Half way through the book is a chapter entitled ‘Interval Music’ and her Pennington ranges with obvious pleasure through music (Britten, Mendelssohn), painting (Blake, Fuseli) and film (Max Reinhardt, Woody Allen, Michael Hoffman) inspired by the ‘Dream’. This is fun and excellent for reference, but it cries out for illustration.

 

Who will be the user of the guide? Anyone putting on a production, amateur or professional, would do well at least to dip in for enlightenment about certain scenes and would probably be hooked.
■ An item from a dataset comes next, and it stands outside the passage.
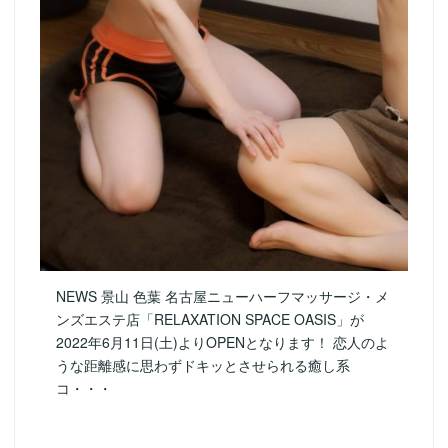
NEWS 景山 色葉 名古屋ニューハーフマッサージ・メ
ンズエステ店「RELAXATION SPACE OASIS」が
2022年6月11日(土)よりOPENとなります！ 恋人のよ
うな距離感に思わずドキッとさせられる癒し系
コ・・・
Students may well not read every word (as they might in the case of the ‘Hamlet’ book), but they could certainly benefit from Pennington ‘s observation of character and tone as revealed in verse form, especially in the expertly dissected lovers’ scene in the forest. And anyone with so much as a passing interest in the ‘Dream’ will enjoy ‘Interval Music’ and the final, personal, chapter.

 

Pennington is well-read, perceptive, a fluent and generous writer, exactly the right guide for what he describes as “a report from the front on what happens to the play in the heat of action”. He refers respectfully to Barker, but cannot help noting his “tight-lipped primness” and calling for a better series for the modern world. He seems to have embarked on just that.